* Begin Given entries *
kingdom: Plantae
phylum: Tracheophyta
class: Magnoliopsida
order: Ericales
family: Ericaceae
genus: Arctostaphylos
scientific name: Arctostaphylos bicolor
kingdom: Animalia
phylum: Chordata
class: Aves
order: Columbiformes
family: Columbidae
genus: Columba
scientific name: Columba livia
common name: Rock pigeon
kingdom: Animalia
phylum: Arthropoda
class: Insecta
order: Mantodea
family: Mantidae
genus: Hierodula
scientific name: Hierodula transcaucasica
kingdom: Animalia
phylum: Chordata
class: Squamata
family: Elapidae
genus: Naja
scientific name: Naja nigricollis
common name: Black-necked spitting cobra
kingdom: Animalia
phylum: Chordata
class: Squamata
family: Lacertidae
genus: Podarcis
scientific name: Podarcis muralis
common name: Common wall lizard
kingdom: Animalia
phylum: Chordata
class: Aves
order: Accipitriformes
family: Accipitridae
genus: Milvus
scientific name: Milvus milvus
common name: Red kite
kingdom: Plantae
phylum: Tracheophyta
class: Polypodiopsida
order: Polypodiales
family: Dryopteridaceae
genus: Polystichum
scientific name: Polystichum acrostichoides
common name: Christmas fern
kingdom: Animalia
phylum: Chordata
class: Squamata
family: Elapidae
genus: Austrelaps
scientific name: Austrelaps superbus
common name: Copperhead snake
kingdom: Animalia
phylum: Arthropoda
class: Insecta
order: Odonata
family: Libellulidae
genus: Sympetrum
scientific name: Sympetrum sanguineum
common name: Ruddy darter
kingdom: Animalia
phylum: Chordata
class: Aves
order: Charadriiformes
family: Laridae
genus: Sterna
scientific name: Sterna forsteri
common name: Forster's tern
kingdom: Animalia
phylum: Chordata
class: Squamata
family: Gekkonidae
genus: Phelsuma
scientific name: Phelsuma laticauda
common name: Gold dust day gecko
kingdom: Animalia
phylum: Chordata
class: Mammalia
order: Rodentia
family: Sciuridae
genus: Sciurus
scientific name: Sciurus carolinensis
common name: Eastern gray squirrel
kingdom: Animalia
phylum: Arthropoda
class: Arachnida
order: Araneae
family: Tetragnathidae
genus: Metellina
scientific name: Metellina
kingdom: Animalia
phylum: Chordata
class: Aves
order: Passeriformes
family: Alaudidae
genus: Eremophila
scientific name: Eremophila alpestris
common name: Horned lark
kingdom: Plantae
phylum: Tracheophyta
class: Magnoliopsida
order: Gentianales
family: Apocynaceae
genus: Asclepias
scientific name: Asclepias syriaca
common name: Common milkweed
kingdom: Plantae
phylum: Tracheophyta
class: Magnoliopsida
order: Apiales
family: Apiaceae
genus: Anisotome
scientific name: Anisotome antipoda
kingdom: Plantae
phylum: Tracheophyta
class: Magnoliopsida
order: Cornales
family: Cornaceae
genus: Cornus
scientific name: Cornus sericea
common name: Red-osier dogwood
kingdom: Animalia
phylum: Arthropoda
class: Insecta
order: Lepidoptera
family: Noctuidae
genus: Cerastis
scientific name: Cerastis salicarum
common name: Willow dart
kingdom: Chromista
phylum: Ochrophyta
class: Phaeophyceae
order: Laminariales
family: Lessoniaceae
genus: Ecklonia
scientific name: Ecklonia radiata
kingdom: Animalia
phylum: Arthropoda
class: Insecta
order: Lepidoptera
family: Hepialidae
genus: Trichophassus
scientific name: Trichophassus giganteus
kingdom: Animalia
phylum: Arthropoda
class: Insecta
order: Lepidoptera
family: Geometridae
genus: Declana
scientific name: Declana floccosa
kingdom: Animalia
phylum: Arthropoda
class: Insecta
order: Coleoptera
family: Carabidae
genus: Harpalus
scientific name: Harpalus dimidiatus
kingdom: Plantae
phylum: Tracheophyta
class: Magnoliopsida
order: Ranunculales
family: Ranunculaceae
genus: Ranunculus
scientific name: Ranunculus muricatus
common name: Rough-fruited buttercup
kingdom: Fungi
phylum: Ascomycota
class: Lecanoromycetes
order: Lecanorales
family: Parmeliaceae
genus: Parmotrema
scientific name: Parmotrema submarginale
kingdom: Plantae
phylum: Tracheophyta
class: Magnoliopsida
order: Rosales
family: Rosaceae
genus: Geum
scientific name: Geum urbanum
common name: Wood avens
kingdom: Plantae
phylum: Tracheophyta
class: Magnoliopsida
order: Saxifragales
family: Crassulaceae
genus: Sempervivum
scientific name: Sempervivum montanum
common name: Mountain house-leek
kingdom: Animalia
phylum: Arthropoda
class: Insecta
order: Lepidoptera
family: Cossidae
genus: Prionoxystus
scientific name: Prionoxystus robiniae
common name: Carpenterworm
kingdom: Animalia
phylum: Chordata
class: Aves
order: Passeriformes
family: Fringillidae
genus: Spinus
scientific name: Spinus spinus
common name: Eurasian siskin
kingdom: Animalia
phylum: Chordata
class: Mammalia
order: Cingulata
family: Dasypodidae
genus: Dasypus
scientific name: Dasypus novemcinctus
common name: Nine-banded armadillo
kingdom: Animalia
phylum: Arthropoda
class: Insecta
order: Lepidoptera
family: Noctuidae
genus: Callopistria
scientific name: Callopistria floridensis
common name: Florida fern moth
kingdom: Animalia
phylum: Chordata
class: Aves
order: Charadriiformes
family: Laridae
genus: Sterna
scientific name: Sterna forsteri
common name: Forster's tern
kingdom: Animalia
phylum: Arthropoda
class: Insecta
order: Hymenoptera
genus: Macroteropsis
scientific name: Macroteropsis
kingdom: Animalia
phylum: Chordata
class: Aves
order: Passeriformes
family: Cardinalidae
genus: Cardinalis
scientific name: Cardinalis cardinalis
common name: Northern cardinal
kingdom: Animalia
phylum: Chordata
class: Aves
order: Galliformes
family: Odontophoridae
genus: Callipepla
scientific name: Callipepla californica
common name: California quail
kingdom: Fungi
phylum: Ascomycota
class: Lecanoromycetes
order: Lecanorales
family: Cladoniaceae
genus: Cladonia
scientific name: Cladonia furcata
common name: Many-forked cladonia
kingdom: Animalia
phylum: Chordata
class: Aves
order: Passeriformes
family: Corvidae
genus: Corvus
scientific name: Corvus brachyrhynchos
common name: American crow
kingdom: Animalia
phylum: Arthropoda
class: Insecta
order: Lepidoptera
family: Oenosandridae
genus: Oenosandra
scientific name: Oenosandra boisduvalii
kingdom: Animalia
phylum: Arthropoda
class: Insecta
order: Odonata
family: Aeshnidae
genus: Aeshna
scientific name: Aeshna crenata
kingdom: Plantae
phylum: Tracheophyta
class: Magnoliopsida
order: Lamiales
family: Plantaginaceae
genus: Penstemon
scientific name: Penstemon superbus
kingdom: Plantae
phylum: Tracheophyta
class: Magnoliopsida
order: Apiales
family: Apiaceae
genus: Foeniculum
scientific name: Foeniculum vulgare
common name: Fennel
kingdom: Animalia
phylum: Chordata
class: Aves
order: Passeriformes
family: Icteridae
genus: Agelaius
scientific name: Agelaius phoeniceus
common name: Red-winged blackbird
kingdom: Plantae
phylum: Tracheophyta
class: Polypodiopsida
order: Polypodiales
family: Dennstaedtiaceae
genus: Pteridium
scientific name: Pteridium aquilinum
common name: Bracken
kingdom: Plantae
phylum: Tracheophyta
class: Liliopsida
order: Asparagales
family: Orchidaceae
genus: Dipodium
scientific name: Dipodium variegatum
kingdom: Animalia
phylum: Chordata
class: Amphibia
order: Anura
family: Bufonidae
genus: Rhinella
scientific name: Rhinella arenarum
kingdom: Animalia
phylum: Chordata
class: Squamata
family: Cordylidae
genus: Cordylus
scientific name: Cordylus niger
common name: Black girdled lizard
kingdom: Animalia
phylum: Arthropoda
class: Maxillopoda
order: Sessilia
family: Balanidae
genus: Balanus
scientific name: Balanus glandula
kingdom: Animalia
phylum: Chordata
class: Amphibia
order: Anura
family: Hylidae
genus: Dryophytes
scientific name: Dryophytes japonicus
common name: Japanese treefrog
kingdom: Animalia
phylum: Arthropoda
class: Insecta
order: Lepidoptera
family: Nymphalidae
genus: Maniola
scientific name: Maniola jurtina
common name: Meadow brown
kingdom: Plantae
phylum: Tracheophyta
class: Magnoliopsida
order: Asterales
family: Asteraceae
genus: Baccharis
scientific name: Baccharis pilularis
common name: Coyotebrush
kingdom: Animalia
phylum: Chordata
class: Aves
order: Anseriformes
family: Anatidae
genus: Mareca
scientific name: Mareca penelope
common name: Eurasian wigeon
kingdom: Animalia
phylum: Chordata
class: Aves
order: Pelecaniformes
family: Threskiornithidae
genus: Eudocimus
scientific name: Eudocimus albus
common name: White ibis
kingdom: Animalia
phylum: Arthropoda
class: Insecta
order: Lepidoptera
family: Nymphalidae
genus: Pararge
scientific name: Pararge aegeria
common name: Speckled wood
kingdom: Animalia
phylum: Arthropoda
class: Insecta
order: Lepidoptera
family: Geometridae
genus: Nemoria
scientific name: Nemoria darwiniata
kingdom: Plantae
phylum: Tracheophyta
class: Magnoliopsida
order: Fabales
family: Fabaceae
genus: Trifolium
* End Given entries *
#### Task directions:
Retype the lines above, from the first one up to and including the line with "genus: Naja", without changing anything.

#### Output of the task:
kingdom: Plantae
phylum: Tracheophyta
class: Magnoliopsida
order: Ericales
family: Ericaceae
genus: Arctostaphylos
scientific name: Arctostaphylos bicolor
kingdom: Animalia
phylum: Chordata
class: Aves
order: Columbiformes
family: Columbidae
genus: Columba
scientific name: Columba livia
common name: Rock pigeon
kingdom: Animalia
phylum: Arthropoda
class: Insecta
order: Mantodea
family: Mantidae
genus: Hierodula
scientific name: Hierodula transcaucasica
kingdom: Animalia
phylum: Chordata
class: Squamata
family: Elapidae
genus: Naja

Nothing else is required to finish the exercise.